Eintritt Das Kulturnacht-Eintrittsarmband kostet 10 Euro (ermäßigt 8 Euro). Es ist bei allen Veranstaltungsstätten erhältlich – oder an der zentralen Kasse auf dem Münsterplatz.

Freie Fahrt Die Besucherinnen und Besucher können sich nachhaltig durch die Nacht bewegen, dank des Aktionstags „Ohne Auto –
mobil“ können Busse und Bahnen im ganzen DING-Gebiet (Ulm, Neu-Ulm, Landkreis Neu-Ulm, Alb-Donau-Kreis Bereich Biberach) gratis genutzt werden.

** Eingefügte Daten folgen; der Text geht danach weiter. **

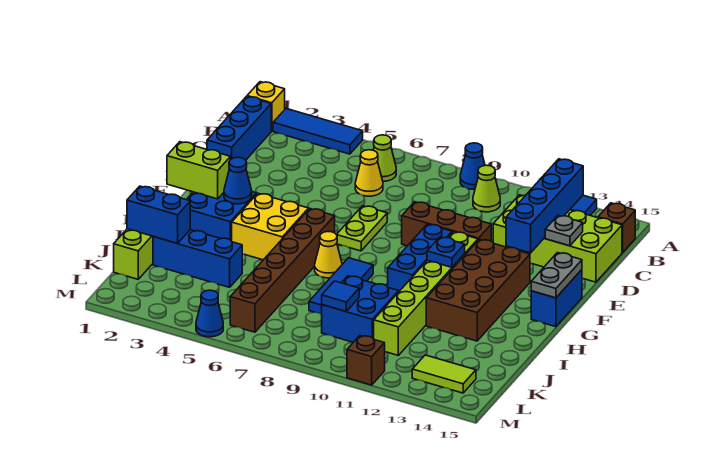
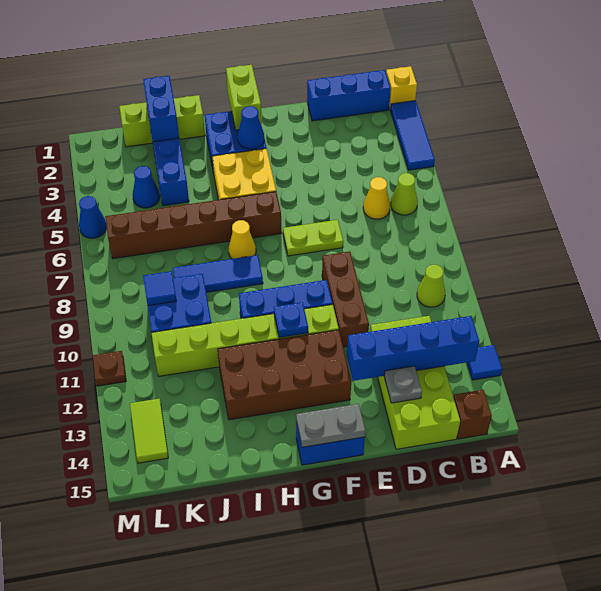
blue 1x1 cone [460,143,485,189] -> blue 1x1 cone moved to [133,166,160,208]
brown 1x1 brick [347,336,385,385] -> brown 1x1 plate [93,351,126,386]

Der ÖPNV ist zur Kulturnacht auch durch extra Linienbusse dichter
getaktet. Detaillierte
Linienpläne gibt es im Programmheft, im
Internet und per Kulturnacht-App.

Neue Kulturnacht-App Für Smartphone-Nutzende gibt es das komplette Kulturnachtprogramm auch unterwegs. Die neu konzipierte App bietet interaktiv ausführliche Info zu allen Veranstaltungen und Tools zur persönlichen Routenplanung. Und sie gibt im Instagram-
Newsfeed Einblick in Veranstaltungen. So können unter #kulturnachtulm eigene Eindrücke gleich geteilt werden. Besucherinnen und Besucher sollen dazu animiert werden, Kulturpunkte zu besuchen, die sie vorher nicht geplant hatten. Die Kulturnacht-App ist in App-Stores bzw. im Google Play Store gratis erhältlich. Über die Homepage und mit der neuen App kann man sich eine indviduelle Kultur-Tour zusammenstellen.
www.kultur-in-ulm.de
www.kultur-in-neu-ulm.de

Kultur für Kinder Für Familien mit Kindern von 2 bis 12 Jahren beginnt die Nacht bereits am Nachmittag. Genau 20 Veranstaltungsorte lassen sich auf Kids ein. Ihre Beiträge sind auf den folgenden Seiten mit Sternchen gekennzeichnet. Kinder bis 12 Jahren haben in Begleitung eines Erziehungsberechtigten freien Eintritt.